→ Angezeigte Daten:
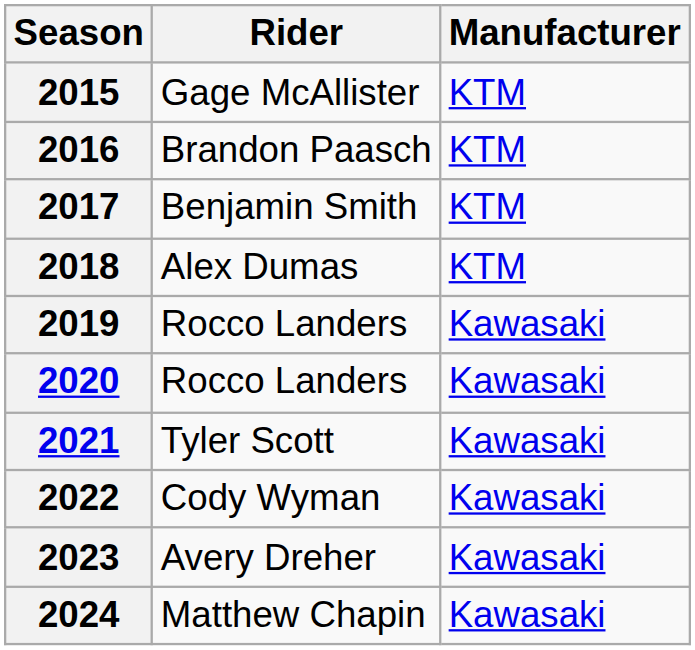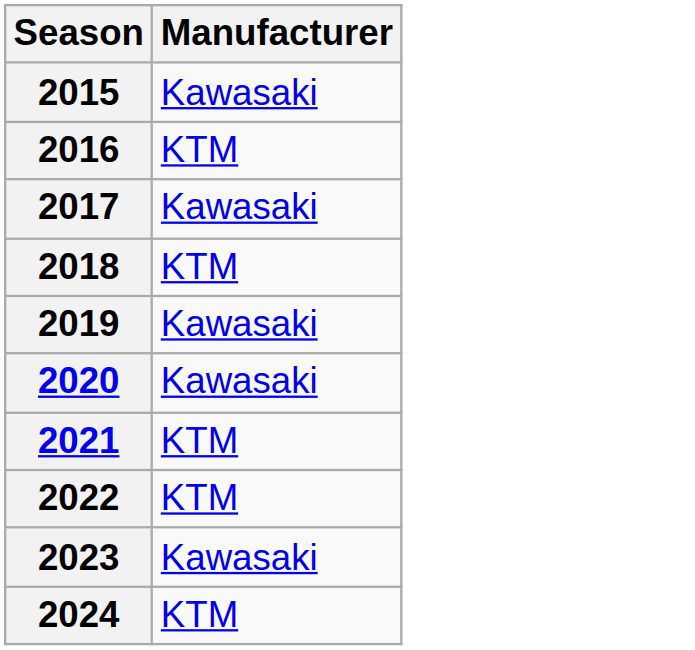- column: Rider | Gage McAllister | Brandon Paasch | Benjamin Smith | Alex Dumas | Rocco Landers | Rocco Landers | Tyler Scott | Cody Wyman | Avery Dreher | Matthew Chapin
2015 | Manufacturer: KTM -> Kawasaki
2017 | Manufacturer: KTM -> Kawasaki
2021 | Manufacturer: Kawasaki -> KTM
2022 | Manufacturer: Kawasaki -> KTM
2024 | Manufacturer: Kawasaki -> KTM
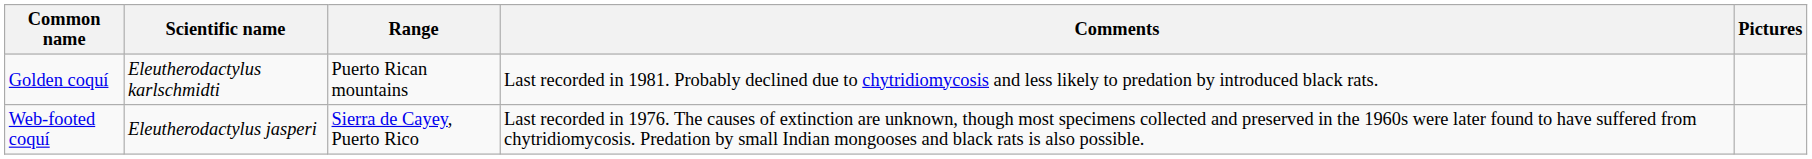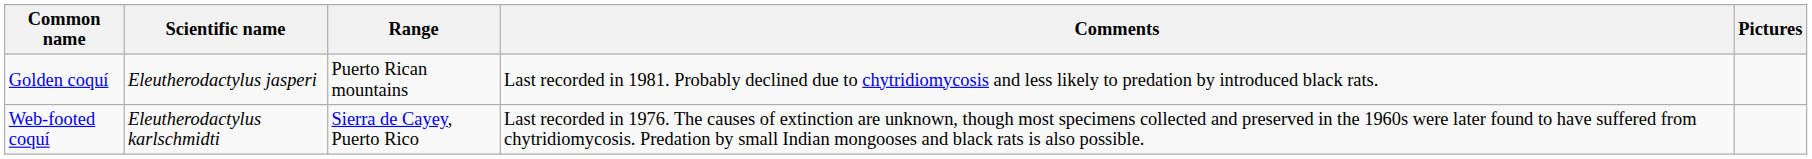Golden coquí | Scientific name: Eleutherodactylus karlschmidti -> Eleutherodactylus jasperi
Web-footed coquí | Scientific name: Eleutherodactylus jasperi -> Eleutherodactylus karlschmidti
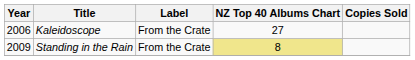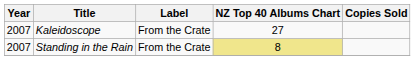Kaleidoscope | Year: 2006 -> 2007
Standing in the Rain | Year: 2009 -> 2007
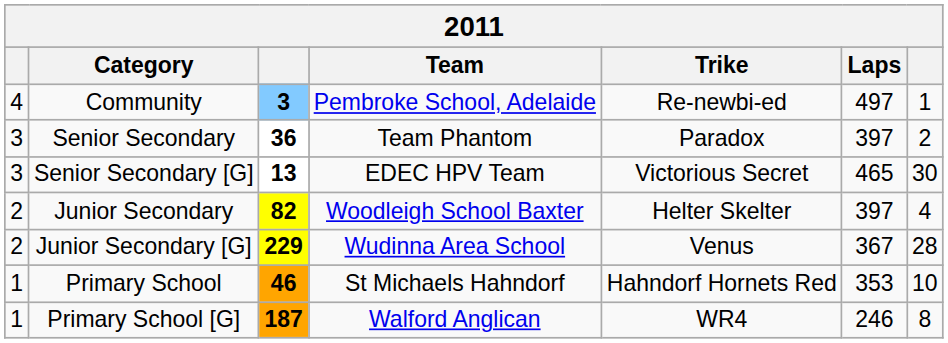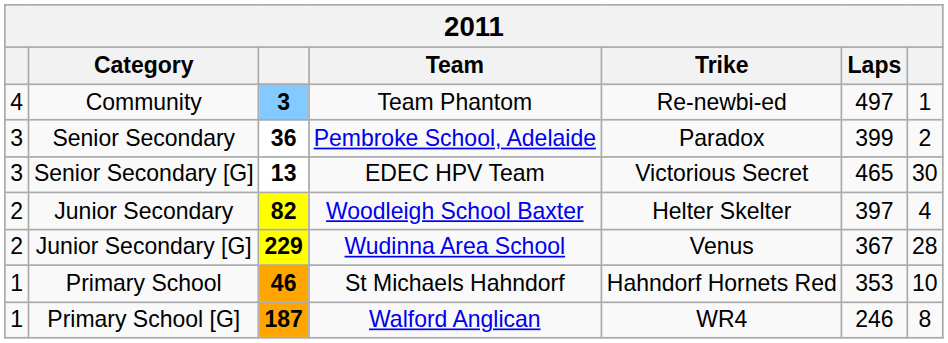Community | Team: Pembroke School, Adelaide -> Team Phantom
Senior Secondary | Team: Team Phantom -> Pembroke School, Adelaide
Senior Secondary | Laps: 397 -> 399
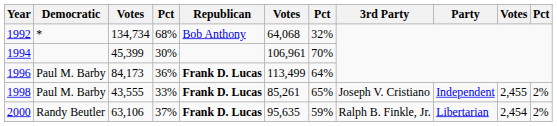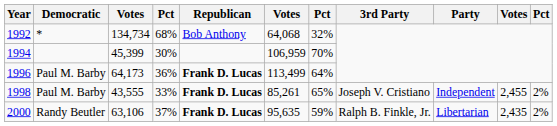1994 | column 6: 106,961 -> 106,959
1996 | column 3: 84,173 -> 64,173
2000 | column 10: 2,454 -> 2,435
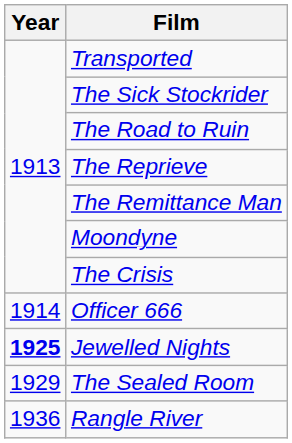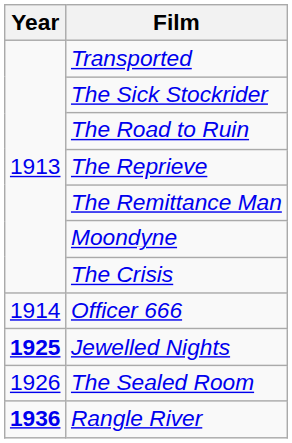The Sealed Room | Year: 1929 -> 1926
Rangle River | Year: normal -> bold
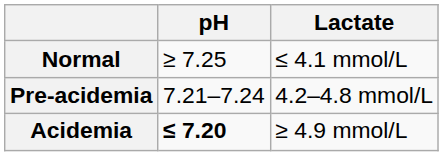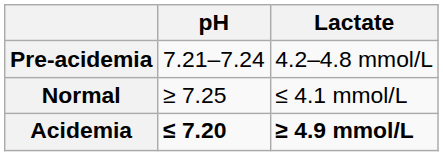rows swapped: Normal <-> Pre-acidemia
Acidemia | Lactate: normal -> bold
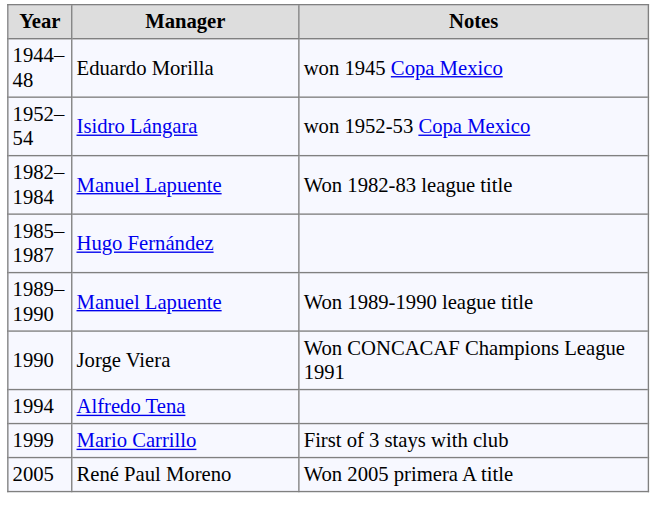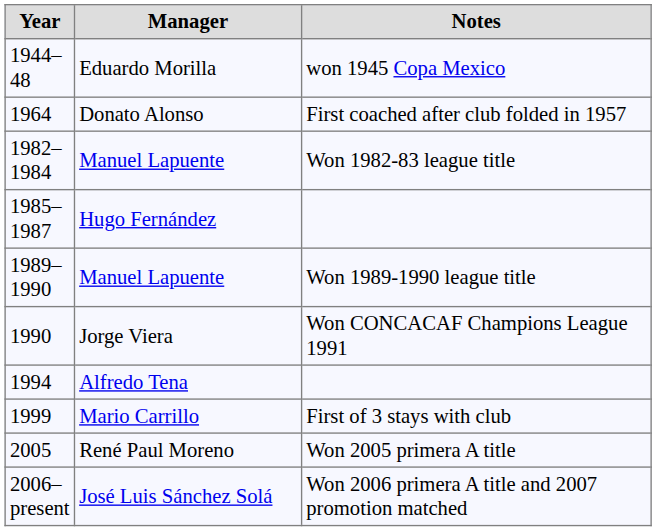- row: 1952–54 | Isidro Lángara | won 1952-53 Copa Mexico
+ row: 1964 | Donato Alonso | First coached after club folded in 1957
+ row: 2006–present | José Luis Sánchez Solá | Won 2006 primera A title and 2007 promotion matched
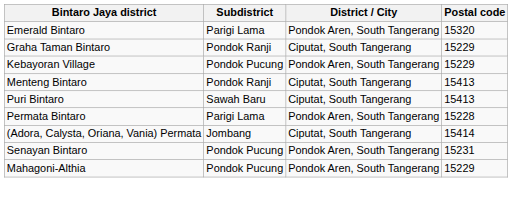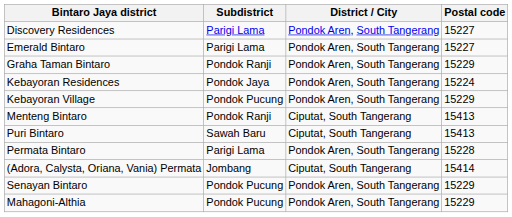+ row: Discovery Residences | Parigi Lama | Pondok Aren, South Tangerang | 15227
Emerald Bintaro | Postal code: 15320 -> 15227
Graha Taman Bintaro | District / City: Ciputat, South Tangerang -> Pondok Aren, South Tangerang
+ row: Kebayoran Residences | Pondok Jaya | Pondok Aren, South Tangerang | 15224
Senayan Bintaro | Postal code: 15231 -> 15229
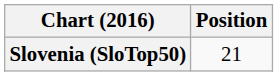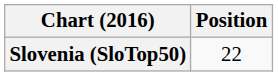Slovenia (SloTop50) | Position: 21 -> 22
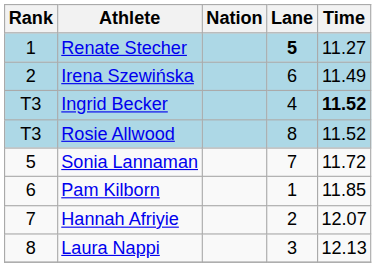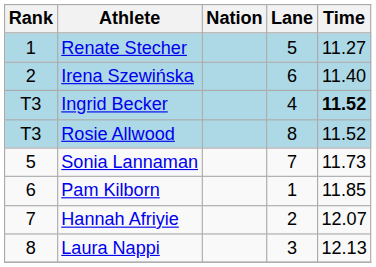Renate Stecher | Lane: bold -> normal
Irena Szewińska | Time: 11.49 -> 11.40
Sonia Lannaman | Time: 11.72 -> 11.73
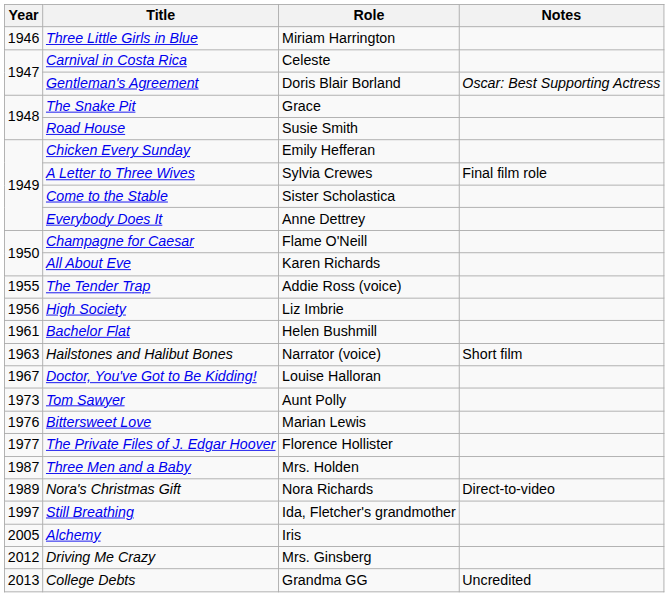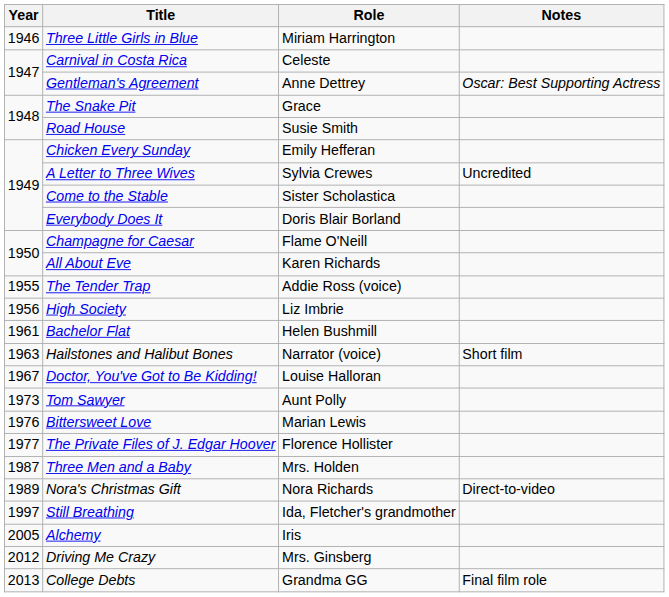Gentleman's Agreement | Role: Doris Blair Borland -> Anne Dettrey
A Letter to Three Wives | Notes: Final film role -> Uncredited
Everybody Does It | Role: Anne Dettrey -> Doris Blair Borland
College Debts | Notes: Uncredited -> Final film role
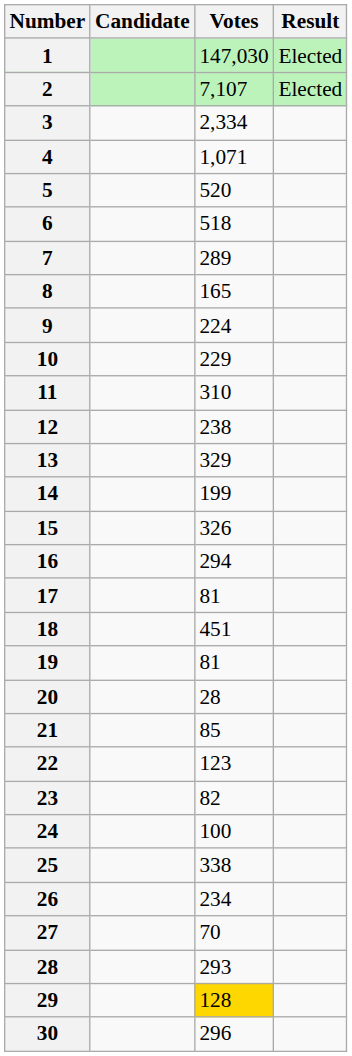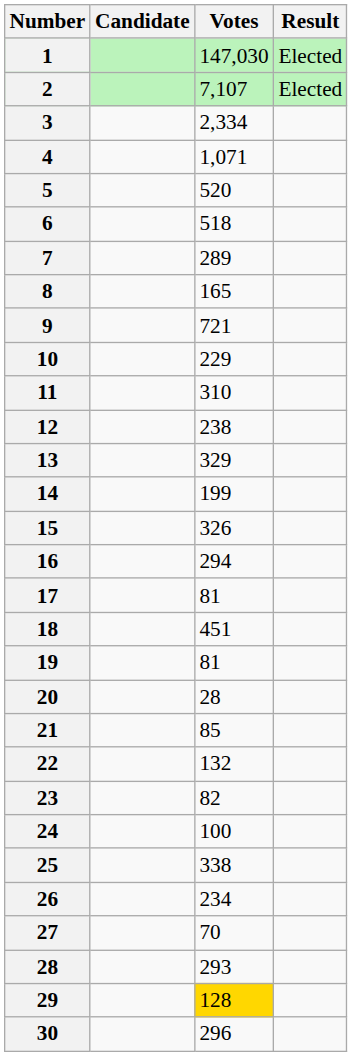9 | Votes: 224 -> 721
22 | Votes: 123 -> 132
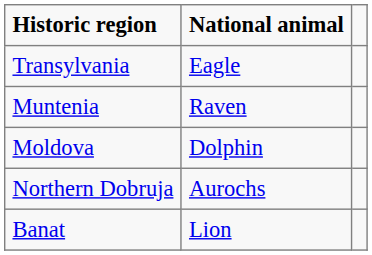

→ Zu lösende Aufgabe:
Gib bitte sämtliche Zeilen der obigen Auflistung unverändert wieder, lass dabei aber die Bilder weg.

→ Ergebnis der Übung:
- column: Rider | Gage McAllister | Brandon Paasch | Benjamin Smith | Alex Dumas | Rocco Landers | Rocco Landers | Tyler Scott | Cody Wyman | Avery Dreher | Matthew Chapin
2015 | Manufacturer: KTM -> Kawasaki
2017 | Manufacturer: KTM -> Kawasaki
2021 | Manufacturer: Kawasaki -> KTM
2022 | Manufacturer: Kawasaki -> KTM
2024 | Manufacturer: Kawasaki -> KTM
Golden coquí | Scientific name: Eleutherodactylus karlschmidti -> Eleutherodactylus jasperi
Web-footed coquí | Scientific name: Eleutherodactylus jasperi -> Eleutherodactylus karlschmidti
Kaleidoscope | Year: 2006 -> 2007
Standing in the Rain | Year: 2009 -> 2007
Community | Team: Pembroke School, Adelaide -> Team Phantom
Senior Secondary | Team: Team Phantom -> Pembroke School, Adelaide
Senior Secondary | Laps: 397 -> 399
1994 | column 6: 106,961 -> 106,959
1996 | column 3: 84,173 -> 64,173
2000 | column 10: 2,454 -> 2,435
The Sealed Room | Year: 1929 -> 1926
Rangle River | Year: normal -> bold
rows swapped: Normal <-> Pre-acidemia
Acidemia | Lactate: normal -> bold
- row: 1952–54 | Isidro Lángara | won 1952-53 Copa Mexico
+ row: 1964 | Donato Alonso | First coached after club folded in 1957
+ row: 2006–present | José Luis Sánchez Solá | Won 2006 primera A title and 2007 promotion matched
+ row: Discovery Residences | Parigi Lama | Pondok Aren, South Tangerang | 15227
Emerald Bintaro | Postal code: 15320 -> 15227
Graha Taman Bintaro | District / City: Ciputat, South Tangerang -> Pondok Aren, South Tangerang
+ row: Kebayoran Residences | Pondok Jaya | Pondok Aren, South Tangerang | 15224
Senayan Bintaro | Postal code: 15231 -> 15229
Slovenia (SloTop50) | Position: 21 -> 22
Renate Stecher | Lane: bold -> normal
Irena Szewińska | Time: 11.49 -> 11.40
Sonia Lannaman | Time: 11.72 -> 11.73
Gentleman's Agreement | Role: Doris Blair Borland -> Anne Dettrey
A Letter to Three Wives | Notes: Final film role -> Uncredited
Everybody Does It | Role: Anne Dettrey -> Doris Blair Borland
College Debts | Notes: Uncredited -> Final film role
9 | Votes: 224 -> 721
22 | Votes: 123 -> 132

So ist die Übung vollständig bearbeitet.